Cette hypothèse reste toutefois à confirmer. Les autorités nigériennes n’ont, à ce stade, fourni aucun détail sur les motivations précises des militaires impliqués ni sur les éventuelles revendications qui auraient accompagné leur action.

L’AES dénonce une tentative de déstabilisation

Dans un communiqué publié samedi soir, la Confédération de l’Alliance des États du Sahel, regroupant le Burkina Faso, le Mali et le Niger, a condamné ce qu’elle présente comme une tentative de déstabilisation.

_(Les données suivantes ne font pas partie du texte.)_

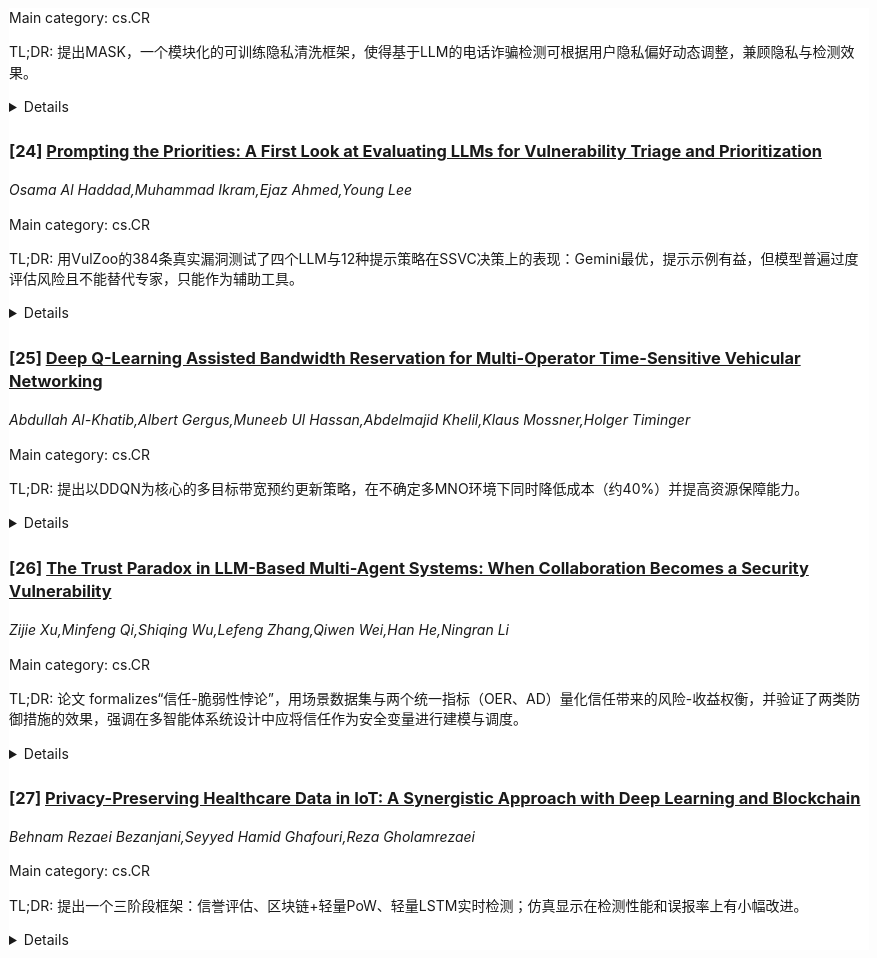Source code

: Main category: cs.CR

TL;DR: 提出MASK，一个模块化的可训练隐私清洗框架，使得基于LLM的电话诈骗检测可根据用户隐私偏好动态调整，兼顾隐私与检测效果。


<details><summary>Details</summary></details>


### [24] [Prompting the Priorities: A First Look at Evaluating LLMs for Vulnerability Triage and Prioritization](https://arxiv.org/abs/2510.18508)
*Osama Al Haddad,Muhammad Ikram,Ejaz Ahmed,Young Lee*

Main category: cs.CR

TL;DR: 用VulZoo的384条真实漏洞测试了四个LLM与12种提示策略在SSVC决策上的表现：Gemini最优，提示示例有益，但模型普遍过度评估风险且不能替代专家，只能作为辅助工具。


<details><summary>Details</summary></details>


### [25] [Deep Q-Learning Assisted Bandwidth Reservation for Multi-Operator Time-Sensitive Vehicular Networking](https://arxiv.org/abs/2510.18553)
*Abdullah Al-Khatib,Albert Gergus,Muneeb Ul Hassan,Abdelmajid Khelil,Klaus Mossner,Holger Timinger*

Main category: cs.CR

TL;DR: 提出以DDQN为核心的多目标带宽预约更新策略，在不确定多MNO环境下同时降低成本（约40%）并提高资源保障能力。


<details><summary>Details</summary></details>


### [26] [The Trust Paradox in LLM-Based Multi-Agent Systems: When Collaboration Becomes a Security Vulnerability](https://arxiv.org/abs/2510.18563)
*Zijie Xu,Minfeng Qi,Shiqing Wu,Lefeng Zhang,Qiwen Wei,Han He,Ningran Li*

Main category: cs.CR

TL;DR: 论文 formalizes“信任-脆弱性悖论”，用场景数据集与两个统一指标（OER、AD）量化信任带来的风险-收益权衡，并验证了两类防御措施的效果，强调在多智能体系统设计中应将信任作为安全变量进行建模与调度。


<details><summary>Details</summary></details>


### [27] [Privacy-Preserving Healthcare Data in IoT: A Synergistic Approach with Deep Learning and Blockchain](https://arxiv.org/abs/2510.18568)
*Behnam Rezaei Bezanjani,Seyyed Hamid Ghafouri,Reza Gholamrezaei*

Main category: cs.CR

TL;DR: 提出一个三阶段框架：信誉评估、区块链+轻量PoW、轻量LSTM实时检测；仿真显示在检测性能和误报率上有小幅改进。


<details><summary>Details</summary></details>

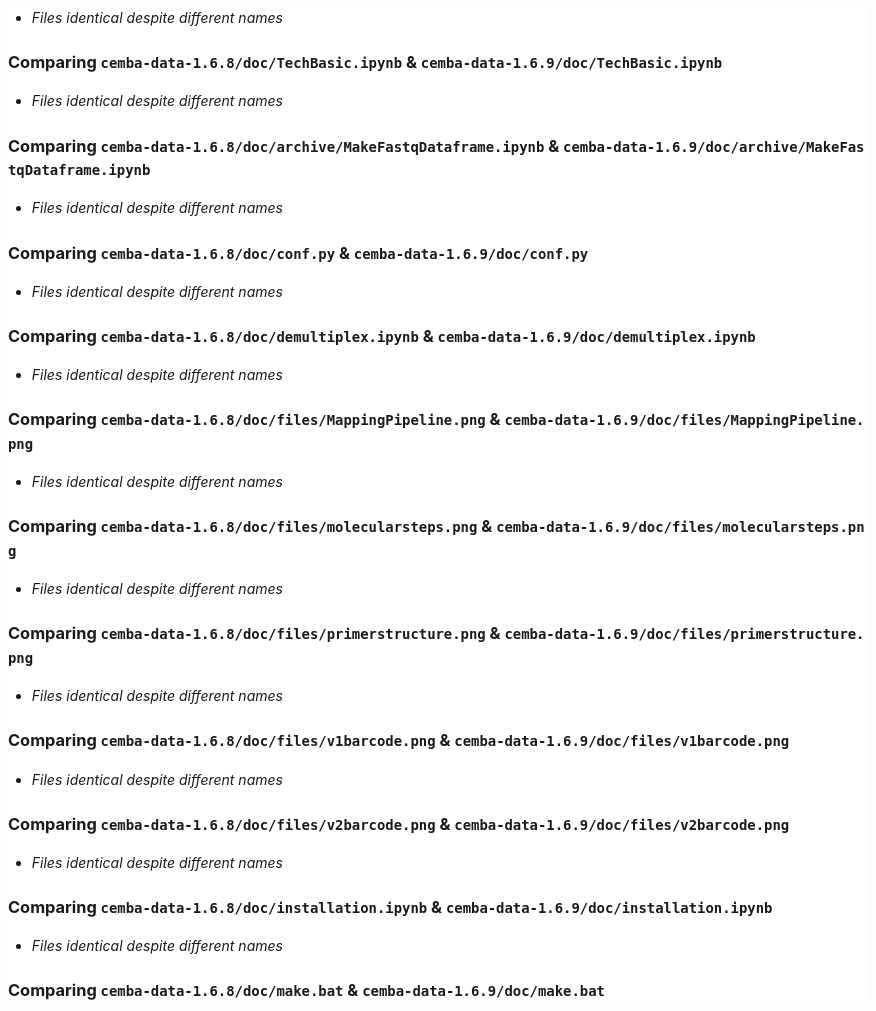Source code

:  * *Files identical despite different names*

### Comparing `cemba-data-1.6.8/doc/TechBasic.ipynb` & `cemba-data-1.6.9/doc/TechBasic.ipynb`

 * *Files identical despite different names*

### Comparing `cemba-data-1.6.8/doc/archive/MakeFastqDataframe.ipynb` & `cemba-data-1.6.9/doc/archive/MakeFastqDataframe.ipynb`

 * *Files identical despite different names*

### Comparing `cemba-data-1.6.8/doc/conf.py` & `cemba-data-1.6.9/doc/conf.py`

 * *Files identical despite different names*

### Comparing `cemba-data-1.6.8/doc/demultiplex.ipynb` & `cemba-data-1.6.9/doc/demultiplex.ipynb`

 * *Files identical despite different names*

### Comparing `cemba-data-1.6.8/doc/files/MappingPipeline.png` & `cemba-data-1.6.9/doc/files/MappingPipeline.png`

 * *Files identical despite different names*

### Comparing `cemba-data-1.6.8/doc/files/molecularsteps.png` & `cemba-data-1.6.9/doc/files/molecularsteps.png`

 * *Files identical despite different names*

### Comparing `cemba-data-1.6.8/doc/files/primerstructure.png` & `cemba-data-1.6.9/doc/files/primerstructure.png`

 * *Files identical despite different names*

### Comparing `cemba-data-1.6.8/doc/files/v1barcode.png` & `cemba-data-1.6.9/doc/files/v1barcode.png`

 * *Files identical despite different names*

### Comparing `cemba-data-1.6.8/doc/files/v2barcode.png` & `cemba-data-1.6.9/doc/files/v2barcode.png`

 * *Files identical despite different names*

### Comparing `cemba-data-1.6.8/doc/installation.ipynb` & `cemba-data-1.6.9/doc/installation.ipynb`

 * *Files identical despite different names*

### Comparing `cemba-data-1.6.8/doc/make.bat` & `cemba-data-1.6.9/doc/make.bat`
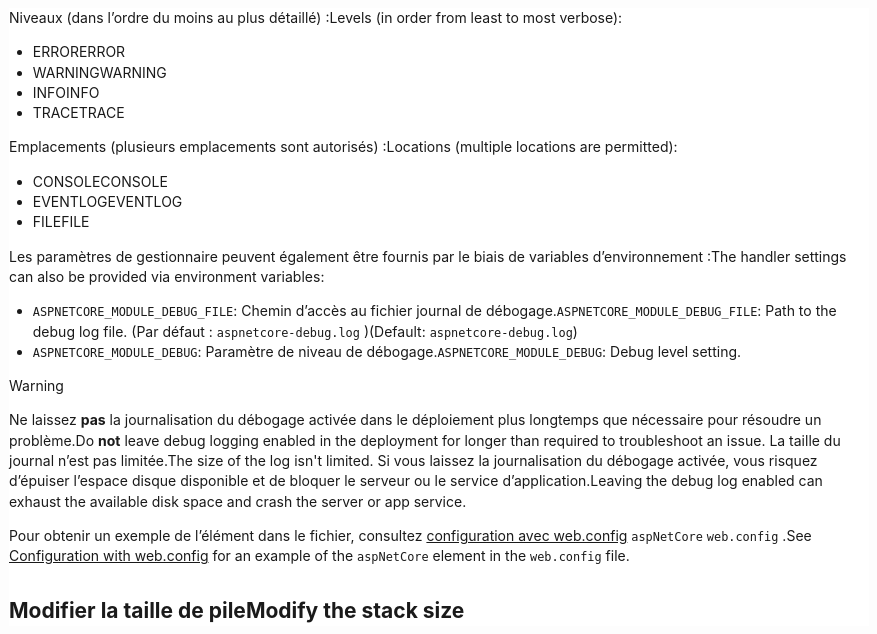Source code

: <span data-ttu-id="fab92-297">Niveaux (dans l’ordre du moins au plus détaillé) :</span><span class="sxs-lookup"><span data-stu-id="fab92-297">Levels (in order from least to most verbose):</span></span>

* <span data-ttu-id="fab92-298">ERROR</span><span class="sxs-lookup"><span data-stu-id="fab92-298">ERROR</span></span>
* <span data-ttu-id="fab92-299">WARNING</span><span class="sxs-lookup"><span data-stu-id="fab92-299">WARNING</span></span>
* <span data-ttu-id="fab92-300">INFO</span><span class="sxs-lookup"><span data-stu-id="fab92-300">INFO</span></span>
* <span data-ttu-id="fab92-301">TRACE</span><span class="sxs-lookup"><span data-stu-id="fab92-301">TRACE</span></span>

<span data-ttu-id="fab92-302">Emplacements (plusieurs emplacements sont autorisés) :</span><span class="sxs-lookup"><span data-stu-id="fab92-302">Locations (multiple locations are permitted):</span></span>

* <span data-ttu-id="fab92-303">CONSOLE</span><span class="sxs-lookup"><span data-stu-id="fab92-303">CONSOLE</span></span>
* <span data-ttu-id="fab92-304">EVENTLOG</span><span class="sxs-lookup"><span data-stu-id="fab92-304">EVENTLOG</span></span>
* <span data-ttu-id="fab92-305">FILE</span><span class="sxs-lookup"><span data-stu-id="fab92-305">FILE</span></span>

<span data-ttu-id="fab92-306">Les paramètres de gestionnaire peuvent également être fournis par le biais de variables d’environnement :</span><span class="sxs-lookup"><span data-stu-id="fab92-306">The handler settings can also be provided via environment variables:</span></span>

* <span data-ttu-id="fab92-307">`ASPNETCORE_MODULE_DEBUG_FILE`: Chemin d’accès au fichier journal de débogage.</span><span class="sxs-lookup"><span data-stu-id="fab92-307">`ASPNETCORE_MODULE_DEBUG_FILE`: Path to the debug log file.</span></span> <span data-ttu-id="fab92-308">(Par défaut : `aspnetcore-debug.log` )</span><span class="sxs-lookup"><span data-stu-id="fab92-308">(Default: `aspnetcore-debug.log`)</span></span>
* <span data-ttu-id="fab92-309">`ASPNETCORE_MODULE_DEBUG`: Paramètre de niveau de débogage.</span><span class="sxs-lookup"><span data-stu-id="fab92-309">`ASPNETCORE_MODULE_DEBUG`: Debug level setting.</span></span>

> [!WARNING]
> <span data-ttu-id="fab92-310">Ne laissez **pas** la journalisation du débogage activée dans le déploiement plus longtemps que nécessaire pour résoudre un problème.</span><span class="sxs-lookup"><span data-stu-id="fab92-310">Do **not** leave debug logging enabled in the deployment for longer than required to troubleshoot an issue.</span></span> <span data-ttu-id="fab92-311">La taille du journal n’est pas limitée.</span><span class="sxs-lookup"><span data-stu-id="fab92-311">The size of the log isn't limited.</span></span> <span data-ttu-id="fab92-312">Si vous laissez la journalisation du débogage activée, vous risquez d’épuiser l’espace disque disponible et de bloquer le serveur ou le service d’application.</span><span class="sxs-lookup"><span data-stu-id="fab92-312">Leaving the debug log enabled can exhaust the available disk space and crash the server or app service.</span></span>

<span data-ttu-id="fab92-313">Pour obtenir un exemple de l’élément dans le fichier, consultez [configuration avec web.config](#configuration-with-webconfig) `aspNetCore` `web.config` .</span><span class="sxs-lookup"><span data-stu-id="fab92-313">See [Configuration with web.config](#configuration-with-webconfig) for an example of the `aspNetCore` element in the `web.config` file.</span></span>

## <a name="modify-the-stack-size"></a><span data-ttu-id="fab92-314">Modifier la taille de pile</span><span class="sxs-lookup"><span data-stu-id="fab92-314">Modify the stack size</span></span>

L’organisation affirme avoir été confrontée à une « trahison par un groupe de soldats impliqués dans une entreprise de déstabilisation ». Elle estime que cette tentative a finalement été « contenue et mise en échec » grâce à l’action des forces loyalistes.

Le pouvoir nigérien n’a cependant pas encore livré de bilan détaillé de la mutinerie ni précisé les suites judiciaires qui seront réservées aux militaires arrêtés.

Après cette tentative de soulèvement, la situation semble désormais sous contrôle à Niamey. Mais l’ampleur des arrestations, l’identité des militaires impliqués et surtout les motivations à l’origine du mouvement devraient continuer à alimenter les interrogations dans les prochains jours.